A fully neural network based single-channel block-online source separation, counting and diarization system

Thilo von Neumann, Keisuke Kinoshita, Marc Delcroix, Shoko Araki, Tomohiro Nakatani, Reinhold Haeb-Umbach

[Link to our paper]

Automatic analysis of meetings promises to relieve humans from tedious transcriptions work. It comprises counting the number of meeting attendees (source counting), detecting which participant is active when (diarization), separating speech in regions where multiple participants talk at the same time ((blind) source separation), and transcribing the said words for the separated audio streams (speech recognition) for recordings in the length of up to multiple hours. All of these are challenging tasks by themselves, and become even more demanding considering that recordings of meetings can be arbitrary long, making batch processing practically unfeasible and asking for block-online processing.

Our recently proposed single-channel source separation and counting system "Recurrent Selective Attention Network" (RSAN), also called "Selective Hearning Network" (SHR) [Kinoshita et al., ICASSP 2018], can efficiently separate and count multiple talkers in clean recordings by treating the source separation problem as an iterative source extraction. It is predicated to a recurrent neural network (RNN) and uses the same neural network multiple times to iteratively extract one source after another while maintaining information about which parts of the spectrogram have not yet been extracted as part speech signal. We achieved state-of-the-art performance comparable to Permutation Invariant Training, Deep Clustering and Deep Attractor Network.
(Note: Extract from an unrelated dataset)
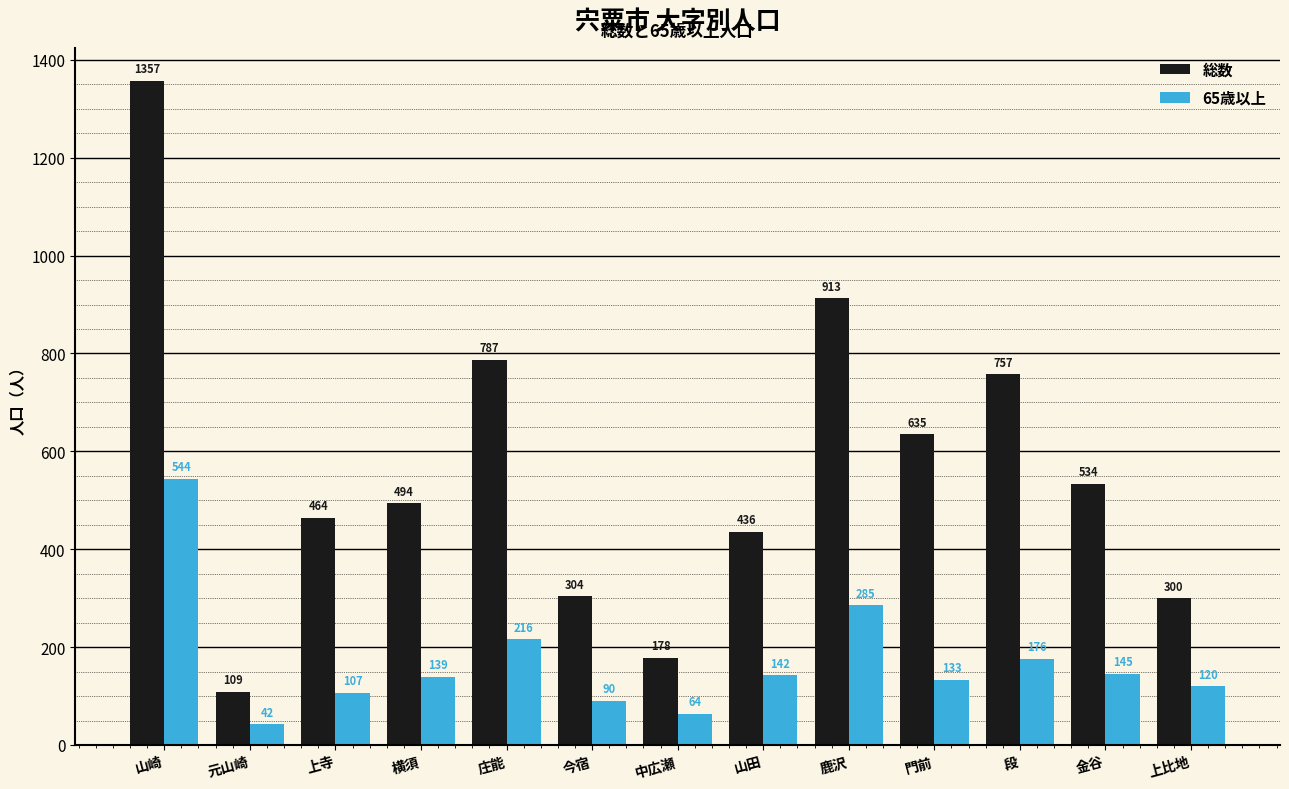

What position from the right is 門前?

4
In our newly proposed method, the input spectrogram is split into time blocks of equal length, and the same neural network is now applied not only for each detected source, but also for each block, now being recurrent in two directions over time and the number of sources. It is trained to output an embedding vector alongside the separation mask for each speaker that represents the identity of the extracted speaker. These embedding vectors are passed to the next time block as a source adaptation input, and the model is trained to extract the source that is represented by the input vector. If speakers for which an adaptation embedding input exists are silent throughout a whole time block, a mask filled with zeros is output, but the source embedding vector is passed to the next time block. This causes the system to always output the same source in the same iteration, thus eliminating the permutation problem. The problem of source counting is stripped down to a simple threshold processing on the estimated masks. Unlike any prior works, our approach can in theory handle arbitrary long recordings with an arbitrary amount of talkers. It can track identities even if a talker remains silent over a significant amount of time and maintains a stable output order for all present speakers.

This work will be presented at ICASSP-2019. A preprint of the paper is available here.

Audio Samples

Male-Female Mixture (30s)

Original

Separated speaker 1

The speaker information is not lost in the three blocks (7.5 seconds) where the first (female) speaker is silent. The second (male) speaker is suppressed in the overlapping parts. Some artifacts are visible in the mask for the silent time blocks.

Separated speaker 2

The system does a single iteration for the first 4 time blocks and only outputs one mask for the first active speaker. It then correctly detects the second speaker when it starts speaking in the fifth block and achieves a reasonable separation performance for that speaker throughout the rest of the signal.